One of the arguments thrown at Bussler back then was that only specialists could be trusted to simulate engineering systems correctly. But that's not an opinion you'll likely hear today. Modern engineering students get introduced to simulation as sophomores. Educators teaching simulation to undergraduates also emphasize the need for verifying simulation results with actual data.

How best to get across such concepts was a hot topic at the recent National Instruments Corp. NI Week conference. Dr. Wayne Book, Husco/Ramirez chair of fluid power and motion control in Georgia Tech's school of mechanical engineering quipped that, "Simulations are doomed to succeed. I like to use that catchphrase because it sticks with people and reinforces the attitude that simulations must be verified. Their parameters can be adjusted arbitrarily and falsely. If you're not careful, they can predict pretty much whatever you want."

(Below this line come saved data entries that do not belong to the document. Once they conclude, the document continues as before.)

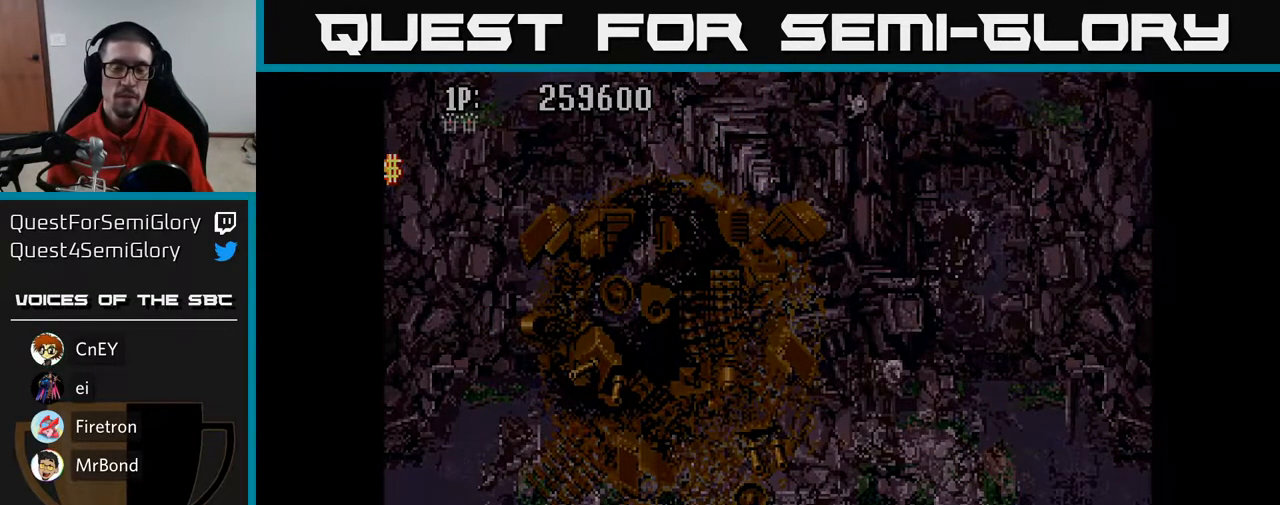
{"buttons": [], "left_stick": "center", "right_stick": "center", "events": [[33, "A", "up"]]}
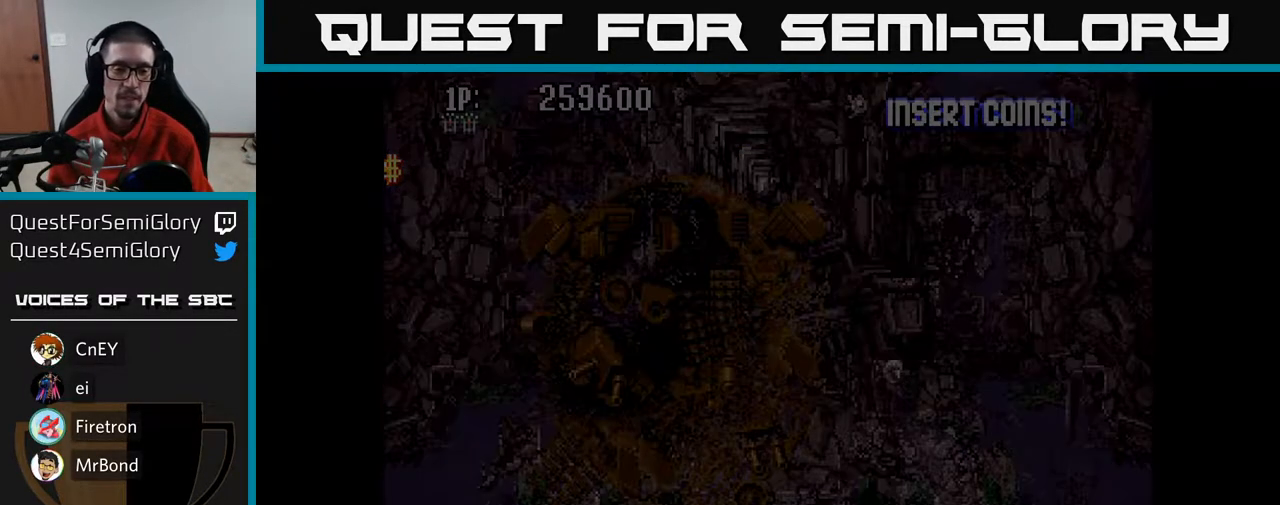
{"buttons": [], "left_stick": "center", "right_stick": "center", "events": []}
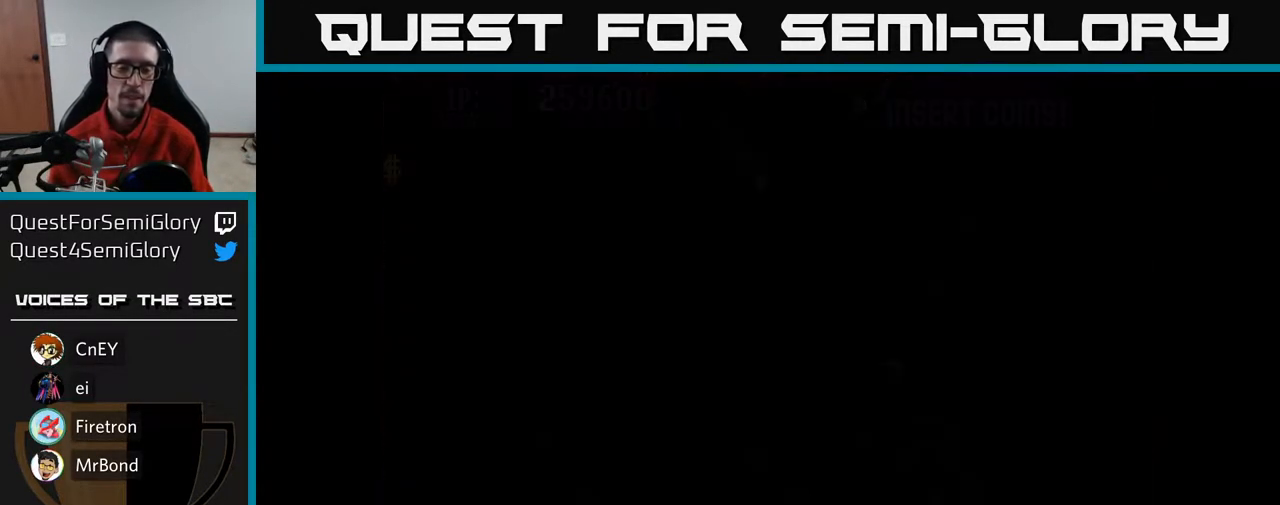
{"buttons": [], "left_stick": "center", "right_stick": "center", "events": []}
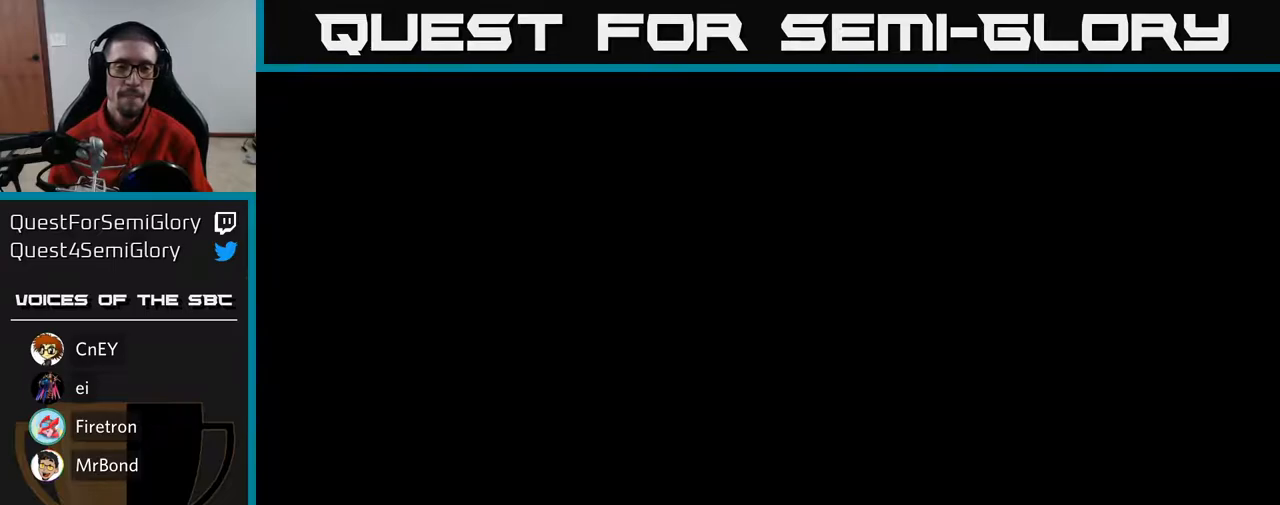
{"buttons": [], "left_stick": "center", "right_stick": "center", "events": []}
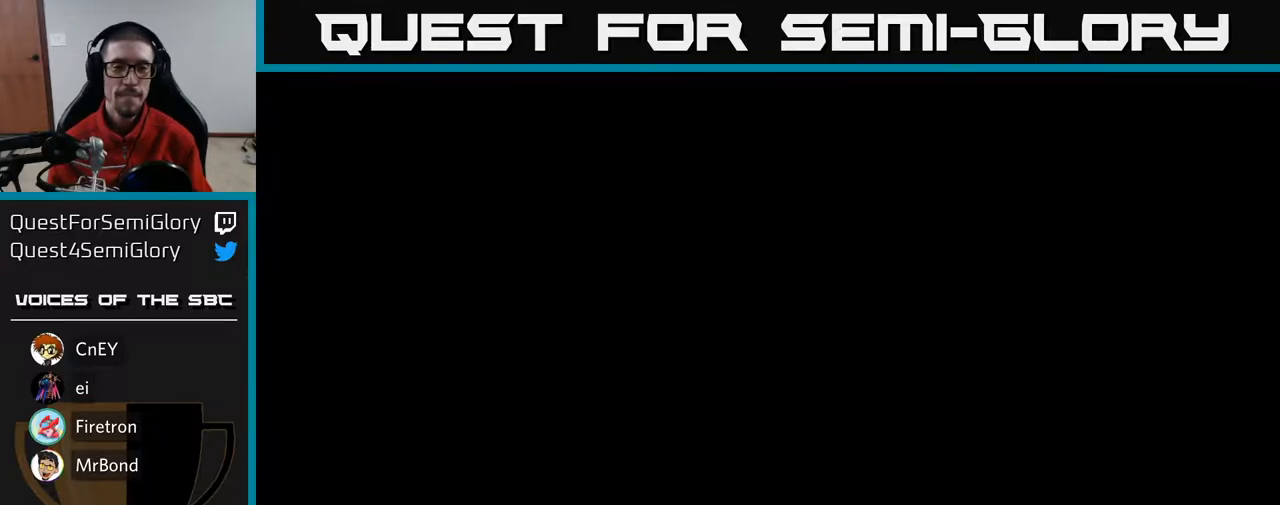
{"buttons": ["A"], "left_stick": "center", "right_stick": "center", "events": [[50, "A", "down"]]}
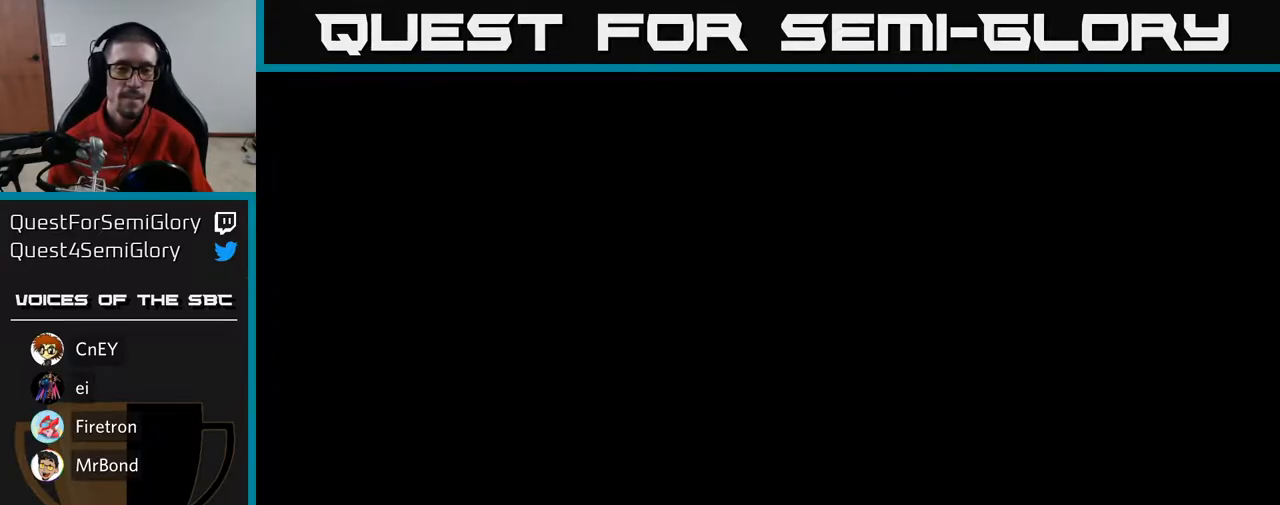
{"buttons": ["A"], "left_stick": "center", "right_stick": "center", "events": []}
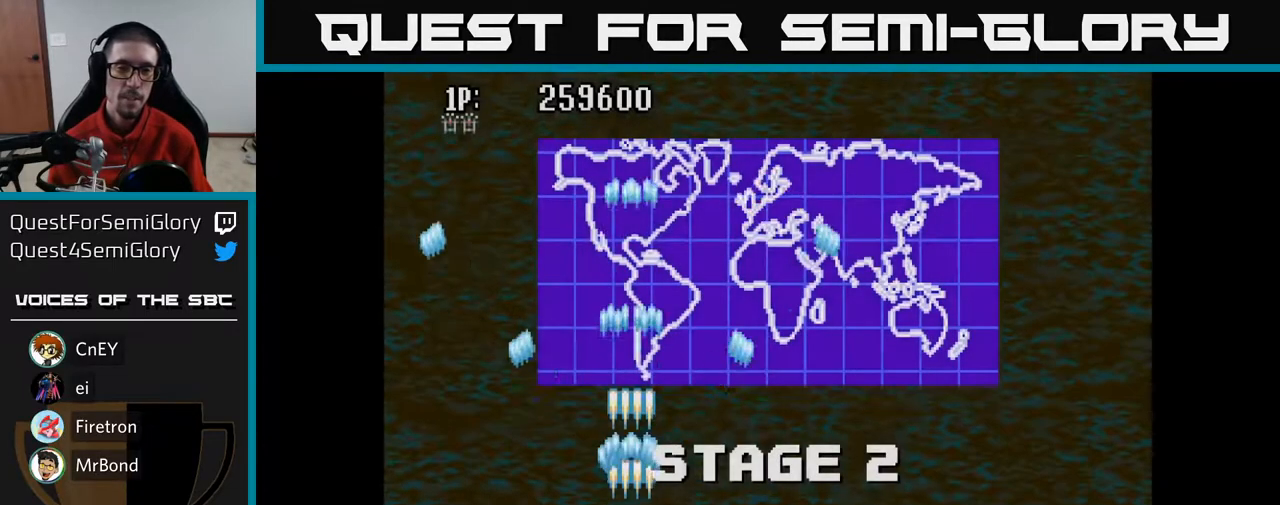
{"buttons": ["A", "DPAD_UP"], "left_stick": "center", "right_stick": "center", "events": [[100, "DPAD_RIGHT", "down"], [433, "DPAD_RIGHT", "up"], [467, "DPAD_UP", "down"]]}
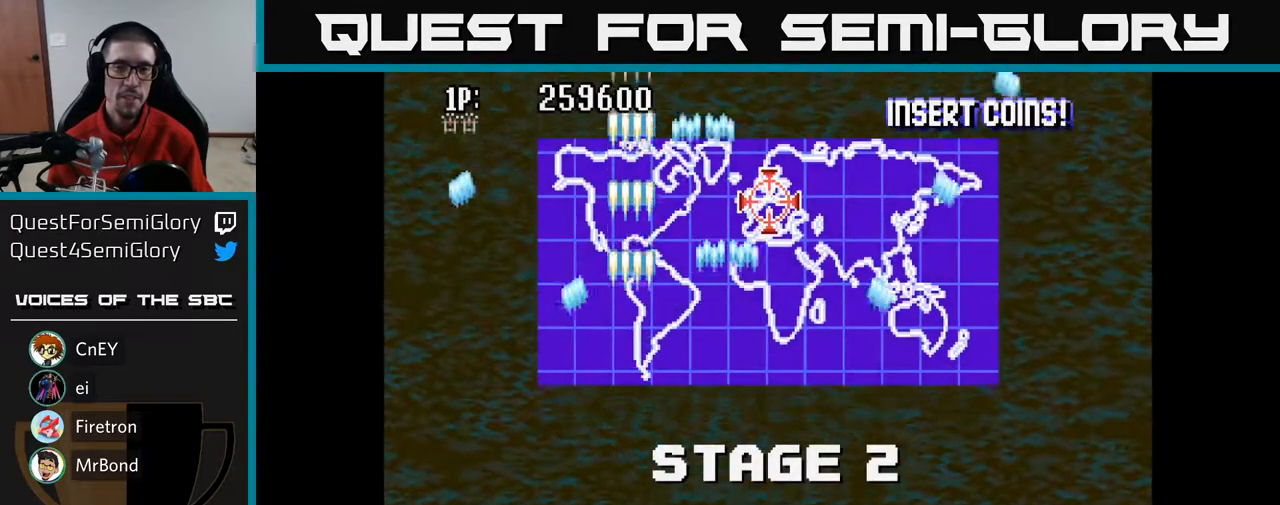
{"buttons": ["A", "DPAD_UP"], "left_stick": "center", "right_stick": "center", "events": [[17, "DPAD_LEFT", "down"], [183, "DPAD_LEFT", "up"]]}
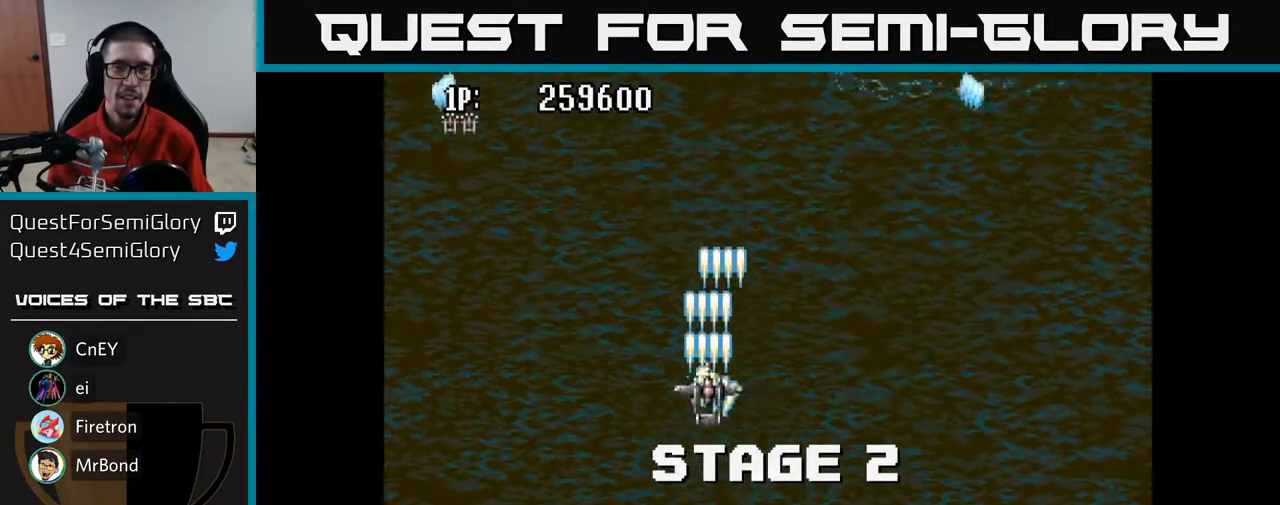
{"buttons": ["A", "DPAD_UP"], "left_stick": "center", "right_stick": "center", "events": [[33, "DPAD_UP", "up"], [117, "DPAD_RIGHT", "down"], [167, "DPAD_DOWN", "down"], [183, "DPAD_RIGHT", "up"], [367, "DPAD_DOWN", "up"], [367, "DPAD_RIGHT", "down"], [433, "DPAD_UP", "down"], [500, "DPAD_RIGHT", "up"]]}
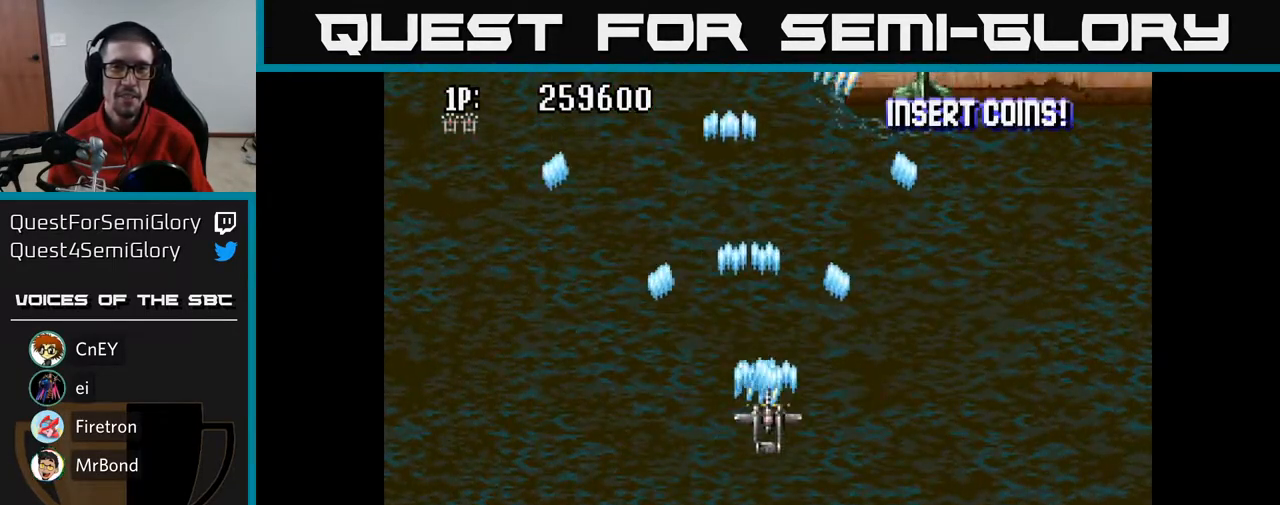
{"buttons": ["A", "DPAD_UP", "DPAD_RIGHT"], "left_stick": "center", "right_stick": "center", "events": [[50, "DPAD_RIGHT", "down"]]}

Don't think simulation for undergraduates is just a trivial exercise in pointing-and-clicking. Georgia Tech engineering students get introduced to simulation in a course on numerical methods. But simulations, of course, can encompass several disciplines such as dynamics, materials science, and control theory. "It's challenging as an instructor to tie all those together when you've only personally taught one or two of the courses yourself. And not every student ‘gets it,'" he says.

Moreover, graphically oriented simulation programs can be deceptively simple to naive students. "It is a struggle to make easy-to-use tools compatible with understanding what is really going on under the hood," says Book.

"That's even true of spread sheets," he says. "Some of the biggest mistakes I've personally made have been with spread sheets because they are so powerful. We tend to rely on them beyond our intuition and not think about the results. Students can get trapped this way and come out with crazy outcomes because they have no concept of the ball park magnitude of what they should be expecting."

Nevertheless, simulation helps students because it speeds the trial-and-error process. And future sophomores will likely experience simulation far differently than today. "Full simulation with out needing to know any numerical analysis is the ultimate end of all software development," says Algor's Mike Bussler. "Will you still have to know a lot about what you are designing? You bet you will. But simulation will help you learn faster and give you a better chance of getting it right the first time."